Boss stepped close, pushing his chest into her, forcing her back against Ferret, pinning her between their bodies. Her arm throbbed with the unbearable pressure and her calves were screaming. En pointe in hiking boots wasn’t exactly the prescribed ballet movement. She let herself fall hard into Ferret’s chest, biting her lip against the pain as it tore through her, but it was worth the agony when he stumbled, lost his grip and fell. Her arm flopped like a piece of dead meat, razor-sharp pain ripping from her neck to her finger tips as muscle and tendon uncoiled. Right arm numb and worthless, she stretched across her belly with her left hand, jerked the knife out of its sheath and without a second’s pause, stabbed it into the boss guy’s shoulder. The blade was sharp, her aim true and it went deep. Her grip tight on the hilt, she jammed it in harder and twisted. He roared, shoved her back and raised the butt of the pistol to strike her, his face contorted with rage. “You’re fucking dead.”
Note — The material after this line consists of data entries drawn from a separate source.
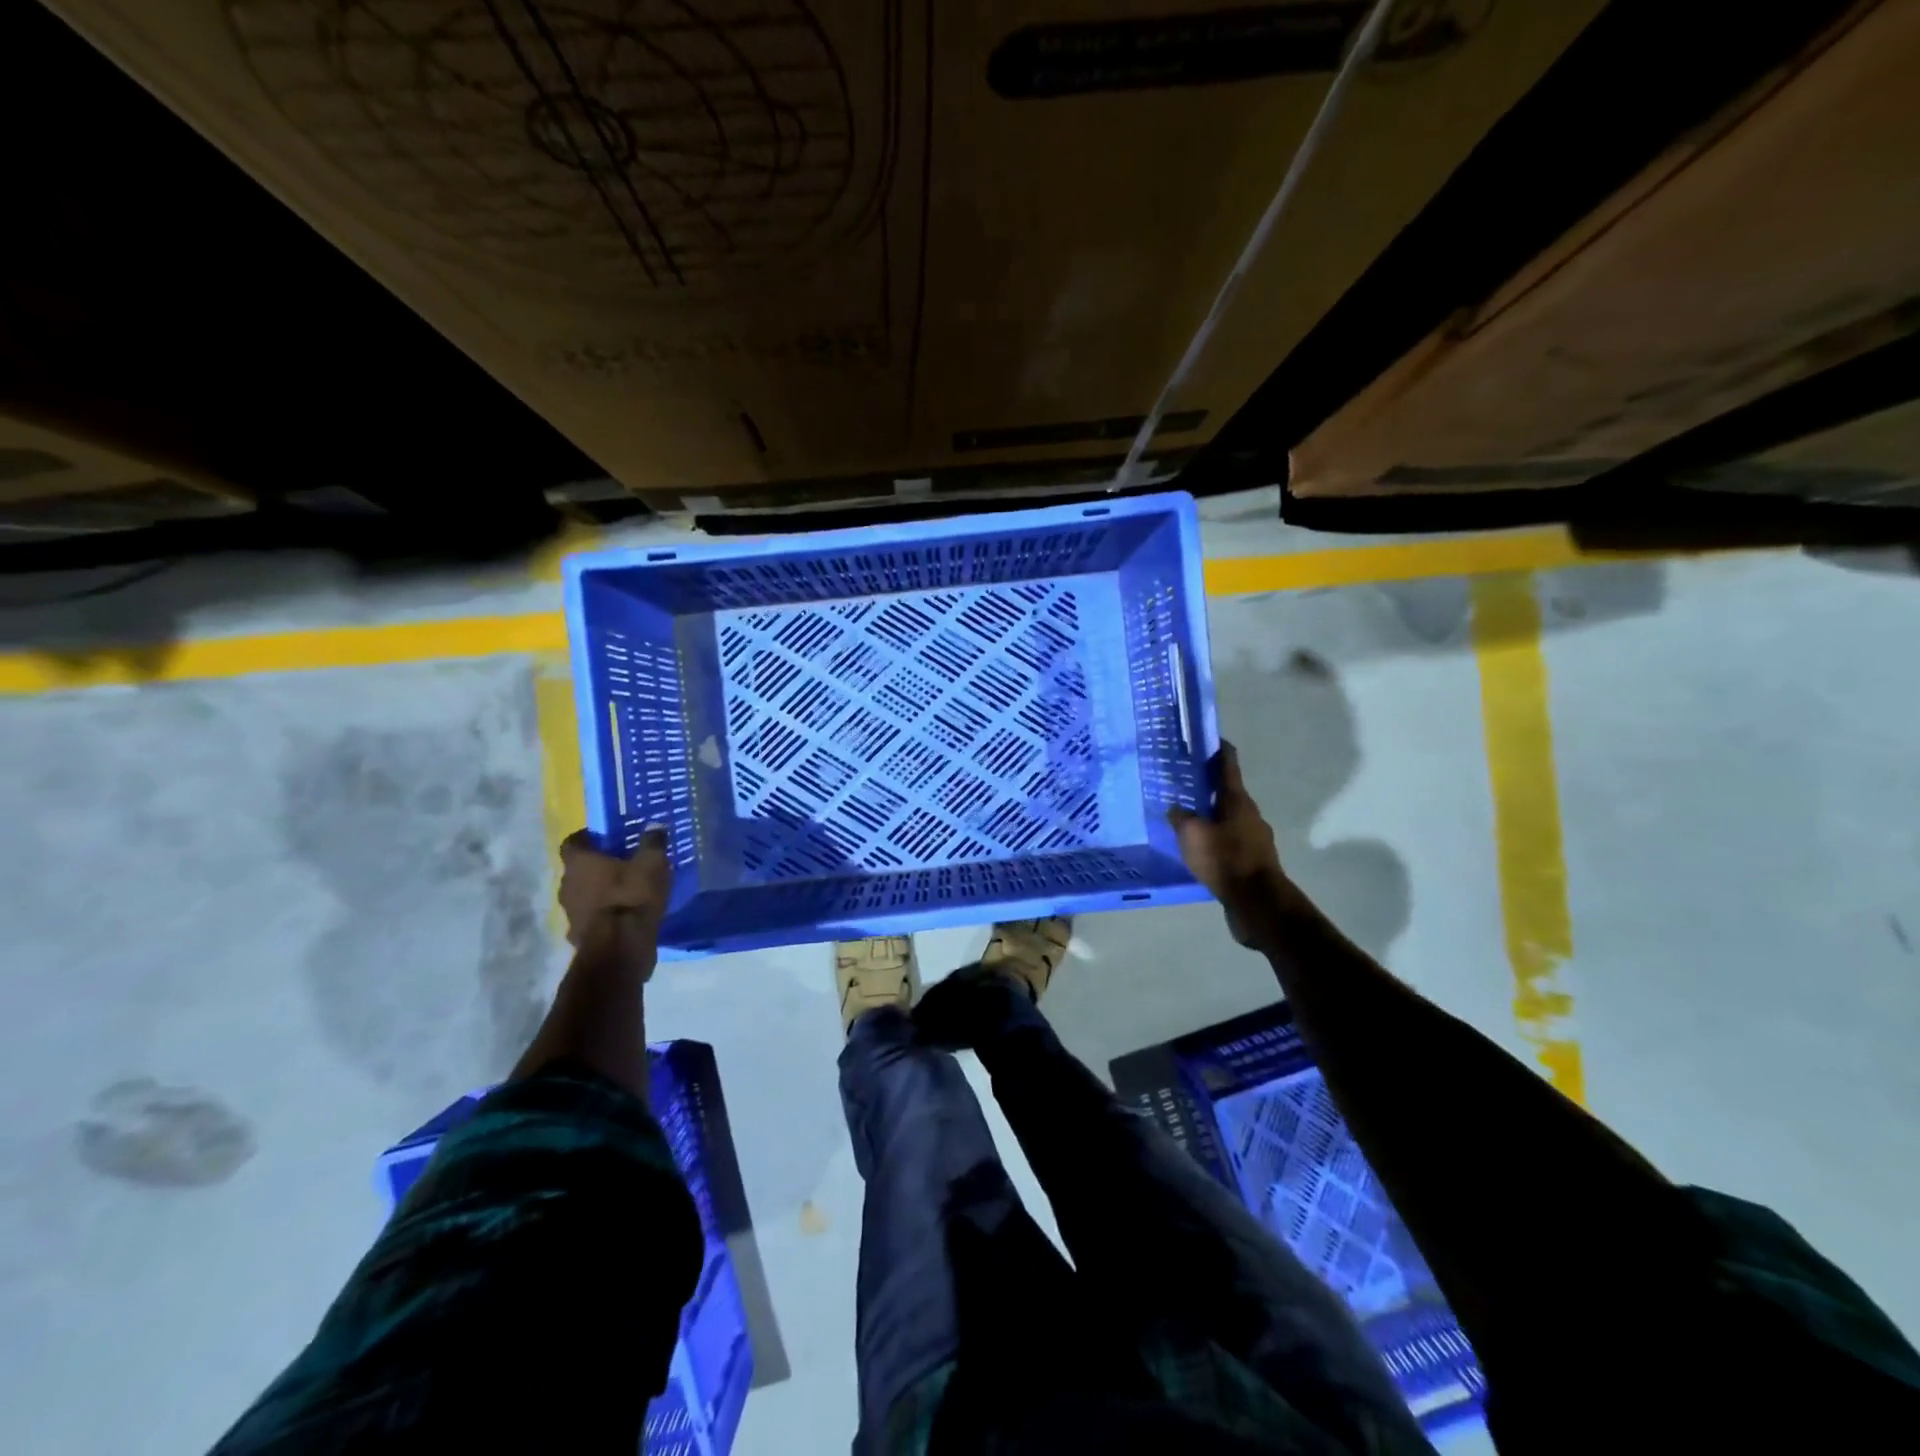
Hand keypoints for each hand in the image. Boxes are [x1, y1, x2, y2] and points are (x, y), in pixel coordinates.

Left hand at [557, 827, 671, 946]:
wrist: (620, 948)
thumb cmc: (632, 896)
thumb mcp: (652, 863)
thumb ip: (653, 842)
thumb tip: (655, 825)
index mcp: (579, 863)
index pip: (572, 842)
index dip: (587, 838)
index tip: (605, 838)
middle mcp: (566, 885)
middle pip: (577, 870)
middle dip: (595, 866)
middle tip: (620, 864)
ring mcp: (569, 913)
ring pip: (582, 895)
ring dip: (597, 892)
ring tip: (624, 892)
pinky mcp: (577, 936)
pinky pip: (589, 919)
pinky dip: (601, 916)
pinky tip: (621, 918)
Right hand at [1168, 743, 1290, 947]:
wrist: (1258, 903)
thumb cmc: (1225, 860)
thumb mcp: (1193, 835)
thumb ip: (1181, 817)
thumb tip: (1175, 808)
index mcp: (1237, 800)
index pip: (1228, 764)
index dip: (1218, 749)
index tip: (1206, 739)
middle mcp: (1249, 814)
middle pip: (1228, 791)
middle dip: (1208, 785)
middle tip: (1183, 782)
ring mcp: (1254, 838)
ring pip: (1228, 818)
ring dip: (1211, 814)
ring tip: (1186, 818)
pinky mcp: (1252, 861)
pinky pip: (1229, 841)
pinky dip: (1215, 838)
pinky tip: (1199, 848)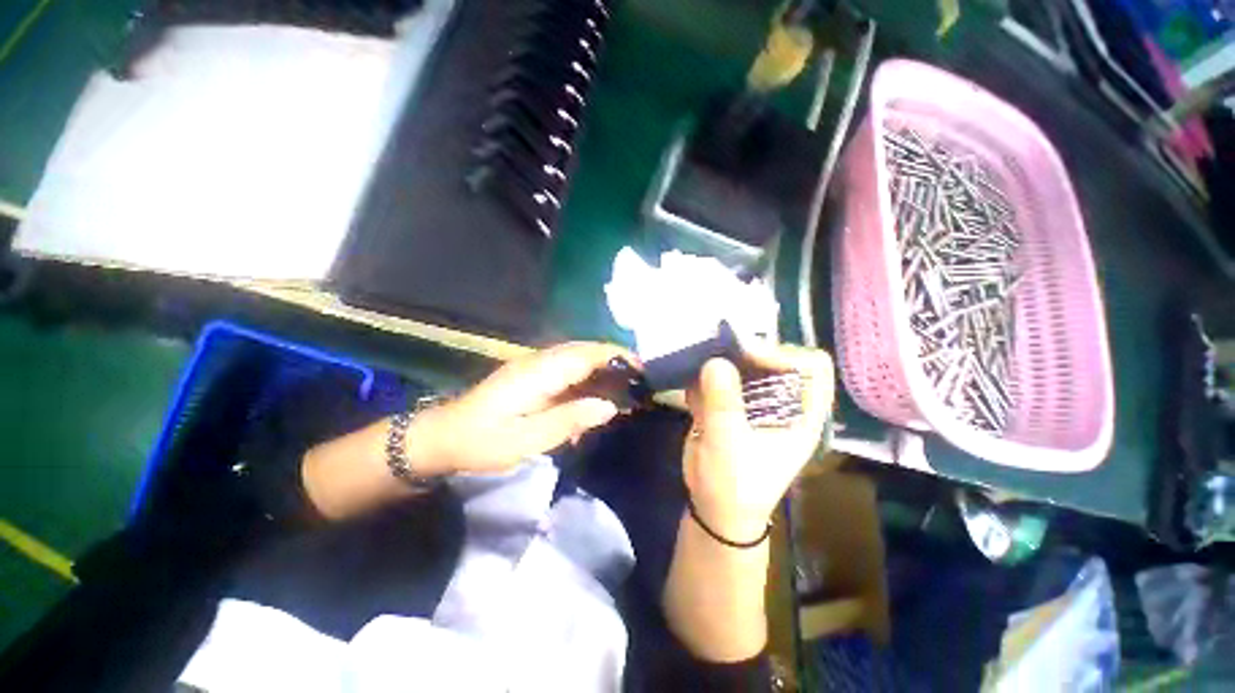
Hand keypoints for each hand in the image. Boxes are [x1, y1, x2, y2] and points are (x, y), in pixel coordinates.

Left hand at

Shifting her feet, she prepared to strike again when he came closer, but Ferret, like the fucking Energizer Bunny, was back on his feet and had moved in behind her, pinning her arms in a forceful embrace. Going limp, she let her weight throw him off balance again, this time they fell back onto the log and she used his tight grip as a brace, pulling her feet up to her chest then kicking out, making solid contact with Boss man’s stomach. As he staggered back, she stabbed her knife into Ferret’s thigh. He surged up so fast, she tumbled off his body and landed on hands and knees, jarring her injured shoulder as she fell. Bellowing, Ferret slumped back onto the log, hands clutched around his thigh as blood welled like little fountains between his fingers.
Before Kate could get to her feet, Boss kicked her in the side, the blow rolling her five feet down the slope. Sucking in a shaky breath as her ribs burst into flame, she dodged the second kick, but he caught her in the injured shoulder with the third and she did a face plant, her breath wheezing from the pain, the arid scent of old pine filling her nose.
He ground his boot heel into her wrist until she released the knife, then bent down and grabbed a handful of hair, yanking her head back to expose her throat. “Time we had us some fun, little girl.” Kate felt the blade dig into the skin just below her chin when she swallowed.